Setelah bersenang-senang dengan kalkulator baru pada ujian 1 rangkaian listrik (post sebelumnya), saya akan kembali bersenang-senang dengan si dia dalam menghadapi ujian 2 rangkaian listrik.

Namun, sialnya ternyata kalkulator yang baru seumur jagung itu HILANG!!

Hal yang terakhir saya ingat dari si dia adalah ketika menghampiri rekan-rekan yang sedang belajar bareng, lalu saya ikut belajar sebentar dan mengeluarkan dia dari tas. Sepertinya dia tidak pernah kembali masuk ke dalam tas, dan memilih untuk hidup bersama engineer lain (hiks) à sebenarnya salah saya sendiri kalkulatornya ga dikasih nama.

Walhasil, akhirnya saya minta duit lagi untuk beli kalkulator (ck ck ck anak jaman sekarang), dengan nomor seri yang sama dengan sebelumnya (udah terlanjur enjoy ama kalkulator itu,, ntar kalau nilai jelek malah nyari-nyari pembelaan).

Cukup sebal, iya. Mengapa barang yang cukup penting seperti itu masih bisa saya hilangkan. Tapi, untungnya saya hanya kehilangan barang yang dapat dibeli dan digantikan. Kalau anda ingin tahu arti kehilangan sebenarnya, tanyalah pada Steve Jobs:

Steve jobs adalah orang yang mendirikan (co-found) Apple computer pada saat umurnya masih 20 tahun di garasi orang tuanya (kita tahu kalau dia melakukan hal tersebut karena sangat menyukainya dan ingin ‘pamer’ pada temannya). Dalam 10 tahun, dia berhasil membuat apple berkembang menjadi sebuah perusahaan 2 miliar dolar dengan 4000 pekerja.

Pada saat itu, apple meluncurkan macintosh –considered as best product by steve-, dan steve akan berusia 30 tahun.
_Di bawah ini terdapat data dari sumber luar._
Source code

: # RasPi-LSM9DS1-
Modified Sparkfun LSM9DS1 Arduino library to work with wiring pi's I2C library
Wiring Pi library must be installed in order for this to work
Namun, meskipun dipublikasikan dengan dahsyat, penjualan macintosh buruk, sehingga komisaris apple memutuskan untuk memecat steve.

Dipecat oleh perusahaan yang dibuat oleh kita sendiri? Itu yang terjadi.

jobs

i’m talking about a man who not driven by opulent motive of retirement at age forty

*Lengkapnya, bisa dilihat di pidatonya di stanford (sini) , atau kalau mau lebih lengkap bisa ditonton di film The Triumph of The Nerds, Pirates of Sillicon Valley. (film lumayan jadul, hahaha, tapi Inspiring)

Sementara kampus sedang libur, saya berguling-guling dulu kaya si meng-tubi* (kucing deket rumah) sampai H-7 ujian akhir pelajaran lainnya.